**Job**:
What this exercise calls for is an exact copy of the data.

-------- Recorded data

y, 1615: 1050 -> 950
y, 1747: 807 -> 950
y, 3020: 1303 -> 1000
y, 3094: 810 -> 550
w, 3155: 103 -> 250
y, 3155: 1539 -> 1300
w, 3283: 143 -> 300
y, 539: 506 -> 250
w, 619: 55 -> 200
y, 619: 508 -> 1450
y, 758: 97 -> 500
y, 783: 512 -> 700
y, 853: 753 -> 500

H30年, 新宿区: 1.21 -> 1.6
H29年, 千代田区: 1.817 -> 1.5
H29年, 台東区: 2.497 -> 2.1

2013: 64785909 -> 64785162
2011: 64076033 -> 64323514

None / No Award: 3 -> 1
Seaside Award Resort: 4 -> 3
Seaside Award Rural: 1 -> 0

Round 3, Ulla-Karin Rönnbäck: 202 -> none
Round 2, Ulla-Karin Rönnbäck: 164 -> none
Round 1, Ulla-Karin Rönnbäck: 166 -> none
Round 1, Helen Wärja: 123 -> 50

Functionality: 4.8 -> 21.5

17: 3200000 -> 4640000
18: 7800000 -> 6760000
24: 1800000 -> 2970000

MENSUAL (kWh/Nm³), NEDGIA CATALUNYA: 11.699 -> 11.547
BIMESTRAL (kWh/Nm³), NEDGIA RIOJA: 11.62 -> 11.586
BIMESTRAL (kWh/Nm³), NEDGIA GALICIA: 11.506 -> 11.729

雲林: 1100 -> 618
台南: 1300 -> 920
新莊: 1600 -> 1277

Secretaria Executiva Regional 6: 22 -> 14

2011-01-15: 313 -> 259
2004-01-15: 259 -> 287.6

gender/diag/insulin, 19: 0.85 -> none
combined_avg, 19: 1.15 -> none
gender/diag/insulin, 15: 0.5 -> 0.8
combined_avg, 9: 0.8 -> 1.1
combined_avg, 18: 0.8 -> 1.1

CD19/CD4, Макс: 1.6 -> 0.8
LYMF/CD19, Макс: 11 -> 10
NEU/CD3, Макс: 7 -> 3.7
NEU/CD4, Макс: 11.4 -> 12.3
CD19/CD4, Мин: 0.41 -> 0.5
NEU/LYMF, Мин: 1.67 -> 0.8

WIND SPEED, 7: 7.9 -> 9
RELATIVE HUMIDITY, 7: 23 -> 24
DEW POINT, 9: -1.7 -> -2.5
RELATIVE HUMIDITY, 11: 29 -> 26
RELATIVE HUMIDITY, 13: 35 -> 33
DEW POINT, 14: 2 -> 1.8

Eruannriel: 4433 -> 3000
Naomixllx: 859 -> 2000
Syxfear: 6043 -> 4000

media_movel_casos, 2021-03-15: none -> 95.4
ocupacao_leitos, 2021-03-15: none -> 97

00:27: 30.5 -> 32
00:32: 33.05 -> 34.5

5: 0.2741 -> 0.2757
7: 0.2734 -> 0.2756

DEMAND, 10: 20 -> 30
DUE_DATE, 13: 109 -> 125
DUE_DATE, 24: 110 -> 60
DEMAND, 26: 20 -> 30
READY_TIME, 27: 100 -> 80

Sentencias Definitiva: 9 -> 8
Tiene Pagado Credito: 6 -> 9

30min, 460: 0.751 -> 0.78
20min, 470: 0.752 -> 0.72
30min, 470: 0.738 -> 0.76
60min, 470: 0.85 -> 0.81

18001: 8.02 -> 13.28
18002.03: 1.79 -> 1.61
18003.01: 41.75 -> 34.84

----------------

**Response to this exercise**:
y, 1615: 1050 -> 950
y, 1747: 807 -> 950
y, 3020: 1303 -> 1000
y, 3094: 810 -> 550
w, 3155: 103 -> 250
y, 3155: 1539 -> 1300
w, 3283: 143 -> 300
y, 539: 506 -> 250
w, 619: 55 -> 200
y, 619: 508 -> 1450
y, 758: 97 -> 500
y, 783: 512 -> 700
y, 853: 753 -> 500

H30年, 新宿区: 1.21 -> 1.6
H29年, 千代田区: 1.817 -> 1.5
H29年, 台東区: 2.497 -> 2.1

2013: 64785909 -> 64785162
2011: 64076033 -> 64323514

None / No Award: 3 -> 1
Seaside Award Resort: 4 -> 3
Seaside Award Rural: 1 -> 0

Round 3, Ulla-Karin Rönnbäck: 202 -> none
Round 2, Ulla-Karin Rönnbäck: 164 -> none
Round 1, Ulla-Karin Rönnbäck: 166 -> none
Round 1, Helen Wärja: 123 -> 50

Functionality: 4.8 -> 21.5

17: 3200000 -> 4640000
18: 7800000 -> 6760000
24: 1800000 -> 2970000

MENSUAL (kWh/Nm³), NEDGIA CATALUNYA: 11.699 -> 11.547
BIMESTRAL (kWh/Nm³), NEDGIA RIOJA: 11.62 -> 11.586
BIMESTRAL (kWh/Nm³), NEDGIA GALICIA: 11.506 -> 11.729

雲林: 1100 -> 618
台南: 1300 -> 920
新莊: 1600 -> 1277

Secretaria Executiva Regional 6: 22 -> 14

2011-01-15: 313 -> 259
2004-01-15: 259 -> 287.6

gender/diag/insulin, 19: 0.85 -> none
combined_avg, 19: 1.15 -> none
gender/diag/insulin, 15: 0.5 -> 0.8
combined_avg, 9: 0.8 -> 1.1
combined_avg, 18: 0.8 -> 1.1

CD19/CD4, Макс: 1.6 -> 0.8
LYMF/CD19, Макс: 11 -> 10
NEU/CD3, Макс: 7 -> 3.7
NEU/CD4, Макс: 11.4 -> 12.3
CD19/CD4, Мин: 0.41 -> 0.5
NEU/LYMF, Мин: 1.67 -> 0.8

WIND SPEED, 7: 7.9 -> 9
RELATIVE HUMIDITY, 7: 23 -> 24
DEW POINT, 9: -1.7 -> -2.5
RELATIVE HUMIDITY, 11: 29 -> 26
RELATIVE HUMIDITY, 13: 35 -> 33
DEW POINT, 14: 2 -> 1.8

Eruannriel: 4433 -> 3000
Naomixllx: 859 -> 2000
Syxfear: 6043 -> 4000

media_movel_casos, 2021-03-15: none -> 95.4
ocupacao_leitos, 2021-03-15: none -> 97

00:27: 30.5 -> 32
00:32: 33.05 -> 34.5

5: 0.2741 -> 0.2757
7: 0.2734 -> 0.2756

DEMAND, 10: 20 -> 30
DUE_DATE, 13: 109 -> 125
DUE_DATE, 24: 110 -> 60
DEMAND, 26: 20 -> 30
READY_TIME, 27: 100 -> 80

Sentencias Definitiva: 9 -> 8
Tiene Pagado Credito: 6 -> 9

30min, 460: 0.751 -> 0.78
20min, 470: 0.752 -> 0.72
30min, 470: 0.738 -> 0.76
60min, 470: 0.85 -> 0.81

18001: 8.02 -> 13.28
18002.03: 1.79 -> 1.61
18003.01: 41.75 -> 34.84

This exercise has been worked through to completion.